Work item = Find every line in the material below that contains the string "בבחירת" with its case matching exactly, and copy each such line in full.

Material shown =

********

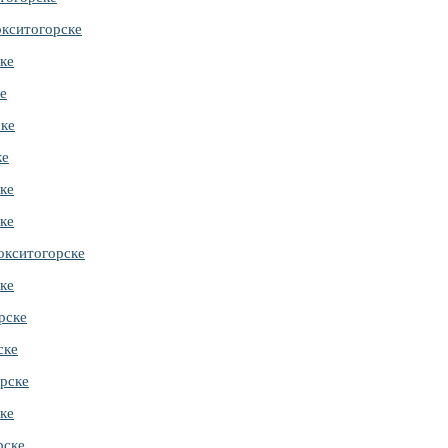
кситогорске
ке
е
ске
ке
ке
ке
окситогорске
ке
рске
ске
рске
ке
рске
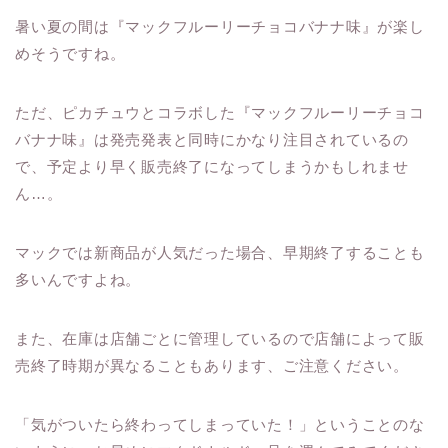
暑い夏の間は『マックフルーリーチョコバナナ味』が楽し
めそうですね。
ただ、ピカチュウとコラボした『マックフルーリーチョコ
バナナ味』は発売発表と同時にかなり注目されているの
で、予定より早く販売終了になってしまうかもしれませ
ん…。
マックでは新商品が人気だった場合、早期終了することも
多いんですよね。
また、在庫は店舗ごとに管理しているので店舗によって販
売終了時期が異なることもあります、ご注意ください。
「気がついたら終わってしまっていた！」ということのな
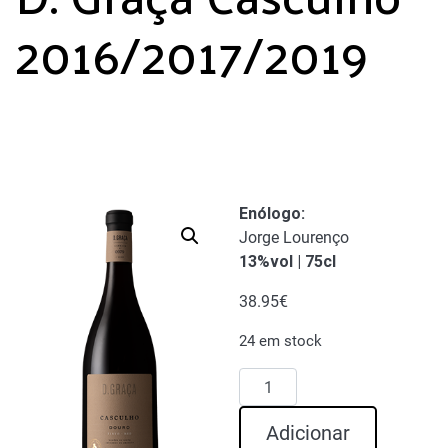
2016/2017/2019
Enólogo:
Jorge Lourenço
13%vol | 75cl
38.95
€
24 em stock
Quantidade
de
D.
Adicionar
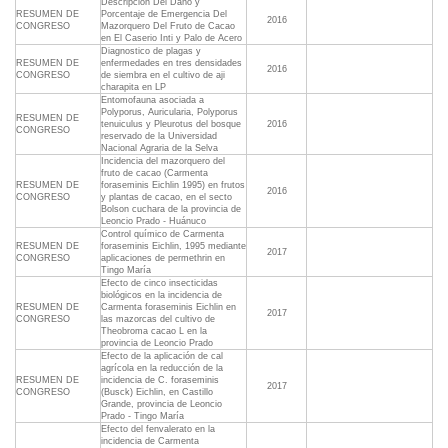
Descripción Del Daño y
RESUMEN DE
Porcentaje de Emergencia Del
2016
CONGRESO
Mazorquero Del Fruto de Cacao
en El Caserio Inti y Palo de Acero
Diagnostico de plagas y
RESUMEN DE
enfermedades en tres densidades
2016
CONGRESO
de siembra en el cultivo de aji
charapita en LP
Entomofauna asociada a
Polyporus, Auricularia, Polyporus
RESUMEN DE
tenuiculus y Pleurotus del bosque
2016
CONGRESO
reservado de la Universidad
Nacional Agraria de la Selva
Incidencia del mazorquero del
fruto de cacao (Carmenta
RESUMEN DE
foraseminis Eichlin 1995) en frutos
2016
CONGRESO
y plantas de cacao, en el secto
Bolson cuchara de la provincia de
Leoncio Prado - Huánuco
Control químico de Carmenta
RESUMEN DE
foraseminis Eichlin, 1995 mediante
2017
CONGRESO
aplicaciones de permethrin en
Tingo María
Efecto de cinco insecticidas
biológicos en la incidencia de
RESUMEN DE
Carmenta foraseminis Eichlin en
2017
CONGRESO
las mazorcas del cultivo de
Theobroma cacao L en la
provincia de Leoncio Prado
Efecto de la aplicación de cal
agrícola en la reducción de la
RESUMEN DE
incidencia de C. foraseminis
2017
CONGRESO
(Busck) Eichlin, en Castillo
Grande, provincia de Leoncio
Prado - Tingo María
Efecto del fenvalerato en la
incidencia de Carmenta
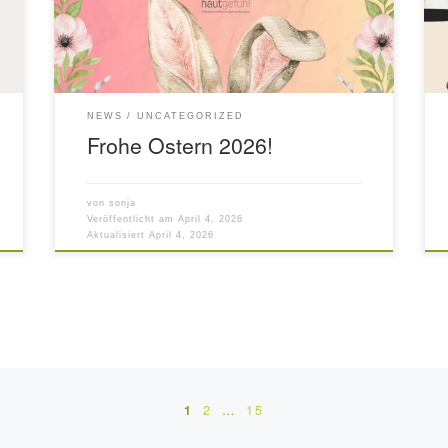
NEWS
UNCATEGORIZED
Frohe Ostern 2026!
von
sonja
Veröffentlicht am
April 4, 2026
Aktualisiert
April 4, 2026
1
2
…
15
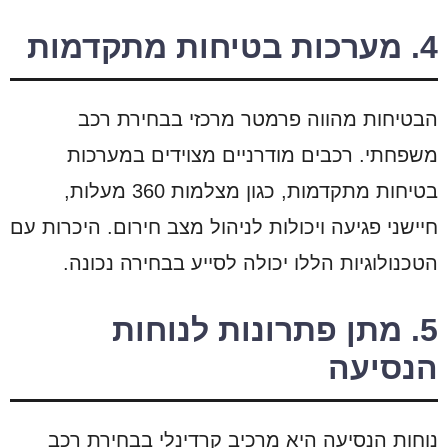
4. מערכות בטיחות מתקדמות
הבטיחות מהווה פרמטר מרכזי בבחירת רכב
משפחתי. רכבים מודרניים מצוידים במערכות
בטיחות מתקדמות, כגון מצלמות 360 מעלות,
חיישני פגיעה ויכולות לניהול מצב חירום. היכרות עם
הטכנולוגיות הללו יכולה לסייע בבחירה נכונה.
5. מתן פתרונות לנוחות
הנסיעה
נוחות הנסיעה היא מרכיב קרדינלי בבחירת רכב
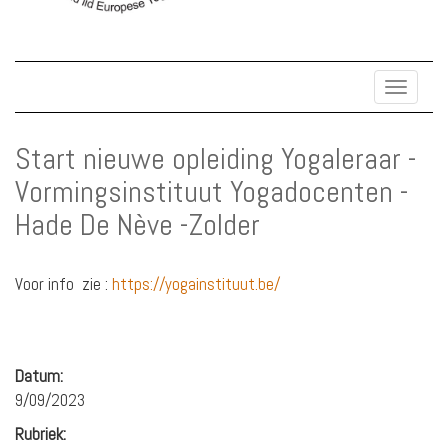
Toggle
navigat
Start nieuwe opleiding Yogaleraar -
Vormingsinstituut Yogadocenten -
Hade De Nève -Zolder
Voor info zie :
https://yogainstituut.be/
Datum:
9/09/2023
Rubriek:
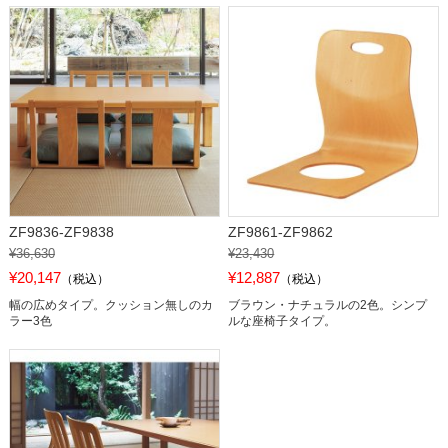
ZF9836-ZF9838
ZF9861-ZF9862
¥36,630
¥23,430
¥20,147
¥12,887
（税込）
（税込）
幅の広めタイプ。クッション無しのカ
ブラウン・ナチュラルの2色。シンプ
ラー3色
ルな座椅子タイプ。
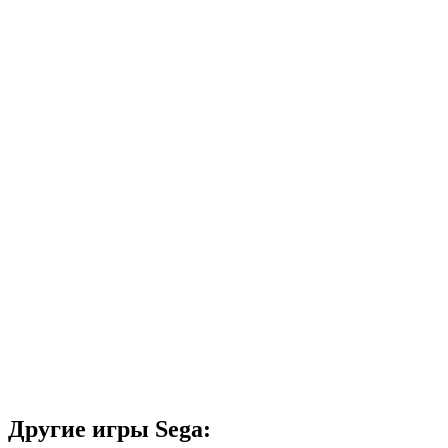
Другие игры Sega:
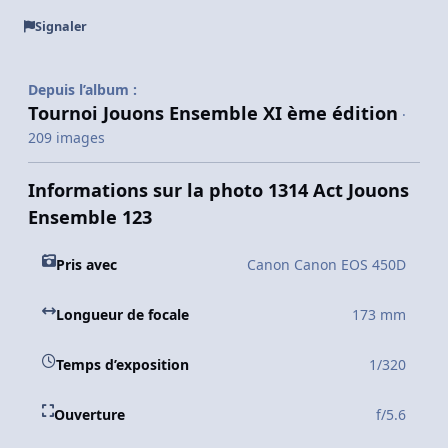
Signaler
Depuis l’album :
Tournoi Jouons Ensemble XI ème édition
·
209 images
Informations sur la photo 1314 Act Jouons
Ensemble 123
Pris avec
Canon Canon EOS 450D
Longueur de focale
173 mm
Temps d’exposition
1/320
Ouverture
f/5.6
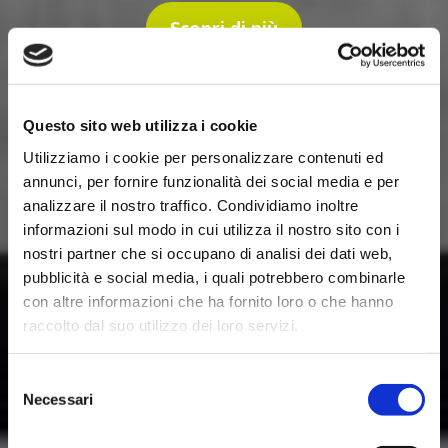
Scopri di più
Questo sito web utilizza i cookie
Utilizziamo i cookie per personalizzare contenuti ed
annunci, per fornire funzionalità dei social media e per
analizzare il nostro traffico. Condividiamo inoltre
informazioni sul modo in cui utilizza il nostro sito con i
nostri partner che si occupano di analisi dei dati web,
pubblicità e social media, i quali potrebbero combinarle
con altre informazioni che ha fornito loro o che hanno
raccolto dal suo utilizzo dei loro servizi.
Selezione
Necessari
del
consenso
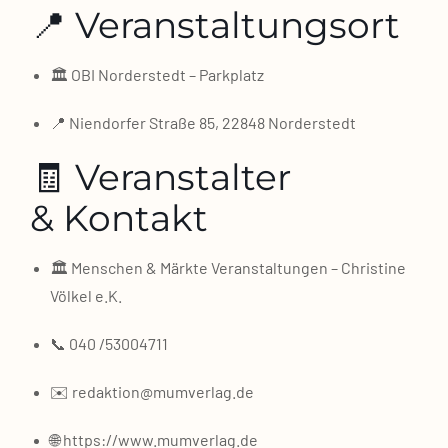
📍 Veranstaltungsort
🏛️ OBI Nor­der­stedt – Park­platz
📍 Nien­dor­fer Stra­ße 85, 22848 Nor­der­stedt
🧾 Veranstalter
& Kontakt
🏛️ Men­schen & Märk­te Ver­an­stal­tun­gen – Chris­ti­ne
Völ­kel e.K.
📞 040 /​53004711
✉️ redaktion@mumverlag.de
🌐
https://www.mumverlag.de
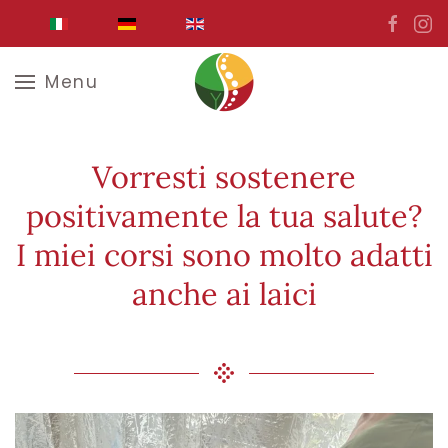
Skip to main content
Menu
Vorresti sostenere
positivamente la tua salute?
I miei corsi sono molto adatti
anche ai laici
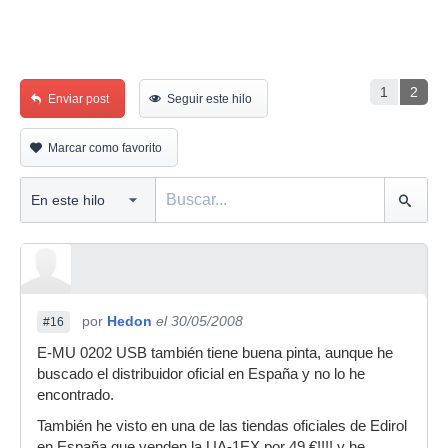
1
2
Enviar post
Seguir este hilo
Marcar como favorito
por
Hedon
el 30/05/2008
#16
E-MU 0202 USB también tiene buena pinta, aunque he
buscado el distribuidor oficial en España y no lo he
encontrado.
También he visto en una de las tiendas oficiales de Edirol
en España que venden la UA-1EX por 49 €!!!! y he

********

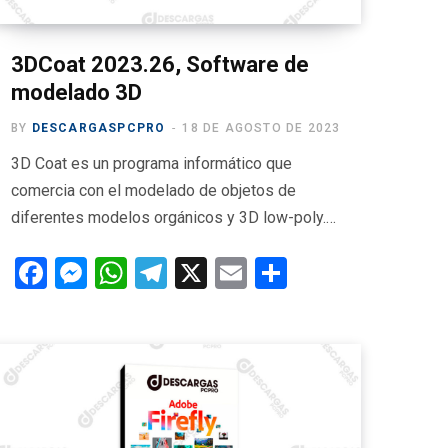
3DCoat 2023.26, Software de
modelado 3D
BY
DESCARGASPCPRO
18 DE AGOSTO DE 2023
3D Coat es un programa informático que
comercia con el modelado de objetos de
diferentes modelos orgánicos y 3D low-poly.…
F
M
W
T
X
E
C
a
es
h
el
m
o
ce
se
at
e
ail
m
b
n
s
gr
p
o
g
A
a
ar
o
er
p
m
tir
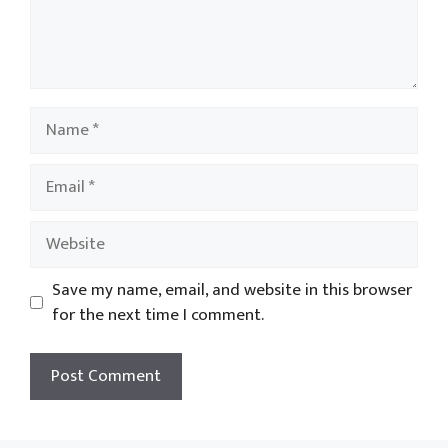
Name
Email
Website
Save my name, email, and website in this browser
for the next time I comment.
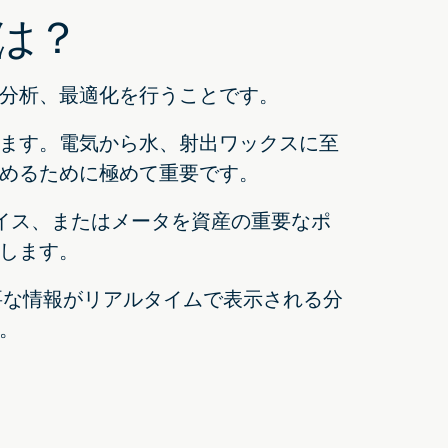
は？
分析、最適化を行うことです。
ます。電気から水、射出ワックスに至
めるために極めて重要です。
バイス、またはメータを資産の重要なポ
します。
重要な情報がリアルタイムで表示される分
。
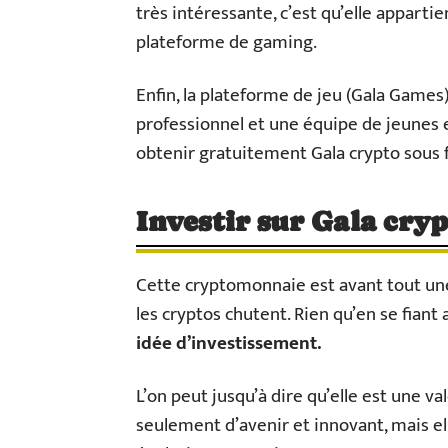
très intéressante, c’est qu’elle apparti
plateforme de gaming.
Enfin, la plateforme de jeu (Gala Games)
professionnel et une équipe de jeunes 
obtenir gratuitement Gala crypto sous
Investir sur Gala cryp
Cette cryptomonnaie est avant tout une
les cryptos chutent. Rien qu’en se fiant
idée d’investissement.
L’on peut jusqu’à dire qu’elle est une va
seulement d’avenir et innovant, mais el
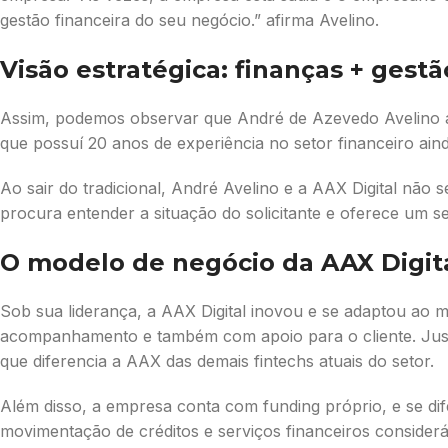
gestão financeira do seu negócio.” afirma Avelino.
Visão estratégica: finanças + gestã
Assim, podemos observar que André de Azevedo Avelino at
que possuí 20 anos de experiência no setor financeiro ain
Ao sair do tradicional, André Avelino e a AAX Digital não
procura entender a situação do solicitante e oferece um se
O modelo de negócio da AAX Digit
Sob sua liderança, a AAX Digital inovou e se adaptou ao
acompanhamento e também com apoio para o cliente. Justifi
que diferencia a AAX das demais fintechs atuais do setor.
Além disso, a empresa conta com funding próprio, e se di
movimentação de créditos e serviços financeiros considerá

********

Exercise answer =
הבטיחות מהווה פרמטר מרכזי בבחירת רכב
נוחות הנסיעה היא מרכיב קרדינלי בבחירת רכב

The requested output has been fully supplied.